**CHALLENGES:**
a) For the bass bait thread below, decide whether each statement agrees with it: (i) lang99 uses a 4- or 5-inch Yum Dinger as the senko; (ii) Harbor Hunter lists exactly three baits; (iii) Snakecharmer's third pick is a 6" purple Mr. Twister Curlytail. Give yes or no for each and quote the deciding words.
b) Extend the bass bait thread below beyond its last line.

**DOCUMENT:**
• • • •
# Top 3 Baits



## Krig55 (Mar 12, 2010)

What are your top 3 all time favorite Largemouth baits?


----------



## lang99 (Mar 6, 2009)

jig and pig (booyah baby boo 5/16 or strike king bitsy bug 1/4 zoom super chunk jr trailer)

senko (yum dinger 4 or 5 incher)

finesse worm (netbait or zoom either texas rigged or on shakey head jig)

my top 3 always tied on.


----------



## Harbor Hunter (Aug 19, 2007)

More than three,but here is my TX setup.
1.4" Tube
2.4" Tube
3.Drop Shot
4.Drop Shot
5.Jerkbait
6.Jerkbait
7.Deep Crankbait
8.Medium Crankbait
9.Spinnerbait
10.Spinnerbait
Can you tell I only bass fish Lake Erie?


----------



## PolymerStew (Feb 17, 2009)

1. Spinnerbait (white or chart/white)
2. Plastic worm (texas rigged, 6-8", curl tail or auger tail)
3. Jig+pig (black/blue or brown/orange)


----------



## Snakecharmer (Apr 9, 2008)

1. U20 Flatfish - coachdog
2, White double bladed spinnerbait
3. 6" Purple Mr. Twister Curlytail


----------



## WoodenShips (Aug 5, 2004)

TOP 3 ?...........HUMMMMMMMMMMM.......tough one 

1- 1/8 OZ W/C SPINNERBAIT-NO.3 WILLOW

2- 1/4 OZ W/C SPINNERBAIT-NO.4 WILLOW

3- 1/2 OZ W/C SPINNERBAIT-DOUBLE WILLOW-NO.5 AND NO.3


----------



## smalliediehard (Oct 28, 2005)

1. skeet reese LC
2.rapala Dt
3.bitsy tube
4.berkly finesse worm


----------



## JF1 (Mar 25, 2008)
• • • •
Data listing
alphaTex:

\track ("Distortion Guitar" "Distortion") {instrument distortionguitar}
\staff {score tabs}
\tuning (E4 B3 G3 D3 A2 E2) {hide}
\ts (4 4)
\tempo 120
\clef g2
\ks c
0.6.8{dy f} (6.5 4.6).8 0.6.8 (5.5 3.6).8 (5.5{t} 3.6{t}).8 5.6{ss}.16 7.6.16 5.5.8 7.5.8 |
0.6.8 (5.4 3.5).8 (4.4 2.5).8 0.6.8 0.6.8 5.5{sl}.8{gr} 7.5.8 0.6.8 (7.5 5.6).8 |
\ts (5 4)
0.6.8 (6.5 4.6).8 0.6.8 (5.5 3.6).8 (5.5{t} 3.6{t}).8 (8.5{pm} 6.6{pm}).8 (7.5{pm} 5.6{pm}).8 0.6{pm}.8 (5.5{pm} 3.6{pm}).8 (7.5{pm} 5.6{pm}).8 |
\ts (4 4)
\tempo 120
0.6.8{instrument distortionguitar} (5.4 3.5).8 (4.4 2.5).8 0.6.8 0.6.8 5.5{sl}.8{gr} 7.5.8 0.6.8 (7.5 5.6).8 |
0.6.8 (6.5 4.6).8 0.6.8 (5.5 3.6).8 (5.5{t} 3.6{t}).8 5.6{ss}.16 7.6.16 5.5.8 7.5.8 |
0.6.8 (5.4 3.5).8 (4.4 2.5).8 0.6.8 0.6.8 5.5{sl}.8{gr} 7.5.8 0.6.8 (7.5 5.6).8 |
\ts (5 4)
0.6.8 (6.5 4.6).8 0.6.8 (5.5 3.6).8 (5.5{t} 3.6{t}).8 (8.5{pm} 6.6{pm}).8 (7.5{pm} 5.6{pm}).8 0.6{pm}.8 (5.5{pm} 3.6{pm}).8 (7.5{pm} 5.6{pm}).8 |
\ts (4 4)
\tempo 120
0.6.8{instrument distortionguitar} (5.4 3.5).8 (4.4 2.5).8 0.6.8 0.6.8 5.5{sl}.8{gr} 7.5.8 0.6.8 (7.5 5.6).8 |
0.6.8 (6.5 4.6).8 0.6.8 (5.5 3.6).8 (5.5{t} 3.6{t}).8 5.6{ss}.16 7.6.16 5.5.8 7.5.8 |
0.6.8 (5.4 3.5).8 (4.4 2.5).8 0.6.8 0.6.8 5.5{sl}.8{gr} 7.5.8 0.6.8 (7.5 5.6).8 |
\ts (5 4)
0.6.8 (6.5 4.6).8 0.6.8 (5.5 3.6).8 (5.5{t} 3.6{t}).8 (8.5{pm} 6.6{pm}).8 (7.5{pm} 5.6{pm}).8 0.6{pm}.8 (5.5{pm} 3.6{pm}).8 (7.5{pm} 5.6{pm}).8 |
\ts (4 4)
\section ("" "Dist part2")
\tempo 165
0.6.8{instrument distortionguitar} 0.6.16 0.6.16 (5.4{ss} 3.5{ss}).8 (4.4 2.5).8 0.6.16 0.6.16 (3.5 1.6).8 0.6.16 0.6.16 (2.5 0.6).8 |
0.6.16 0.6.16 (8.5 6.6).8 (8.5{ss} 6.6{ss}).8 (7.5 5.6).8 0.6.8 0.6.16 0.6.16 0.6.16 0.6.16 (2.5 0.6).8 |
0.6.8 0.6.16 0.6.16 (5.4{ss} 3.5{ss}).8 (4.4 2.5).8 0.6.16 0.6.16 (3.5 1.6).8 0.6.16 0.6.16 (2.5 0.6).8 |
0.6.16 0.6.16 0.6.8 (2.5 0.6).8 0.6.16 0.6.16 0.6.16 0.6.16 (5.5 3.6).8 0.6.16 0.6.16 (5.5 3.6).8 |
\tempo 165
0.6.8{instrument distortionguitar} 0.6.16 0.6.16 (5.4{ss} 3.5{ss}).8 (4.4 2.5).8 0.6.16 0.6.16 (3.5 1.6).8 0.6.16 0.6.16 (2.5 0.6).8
• • • •
**FINAL RESULTS:**
a)
(i) Yes: "senko (yum dinger 4 or 5 incher)"
(ii) No: "More than three,but here is my TX setup."
(iii) Yes: "3. 6" Purple Mr. Twister Curlytail"

b)
Crankbait, depth depends on time of year and water temp, etc.

T-rigged powerbait rubber worm

Yum Dinger

Jig n pig


----------



## kmb411 (Feb 24, 2005)

1. Zoom trick worm c-rig
2. Senko 5" weightless
3. 1/8 Spot Remover 

New for me so far this year is RE Skinny Dipper.


----------



## ohbassman (Mar 19, 2009)

Terminator T-1 spinnerbait

Zoom 6" lizard

Lipless crankbait


----------



## catfish catchers (Apr 9, 2009)

strike king red eye shad lipless crank (sexy shad)

8in. swimbait (bluegill)

Jig n' Pig with a chigger craw trailer


----------



## RiverRunner88 (Jun 15, 2006)

1. Various cranks usually bomber fat A's or Lucky Crafts
2.Coffee tubes
3.Wacky rigged Zoom Trick Worm


----------



## The Saint (Apr 13, 2009)

1 sweet beaver
2 strike king cranks
3 jerkbaits


----------



## FatRap007 (Jul 23, 2009)

1. jig and pig black blue/pumpkin
2. venom tube mustart pumpkin
3.Fat free fry bluegill pattern


----------



## smallieguy (Apr 7, 2004)

1. Jerkbaits...usually luckycraft's
2. 5'' senko
3. 3 1/2'' tube on a 3/16oz texas rig.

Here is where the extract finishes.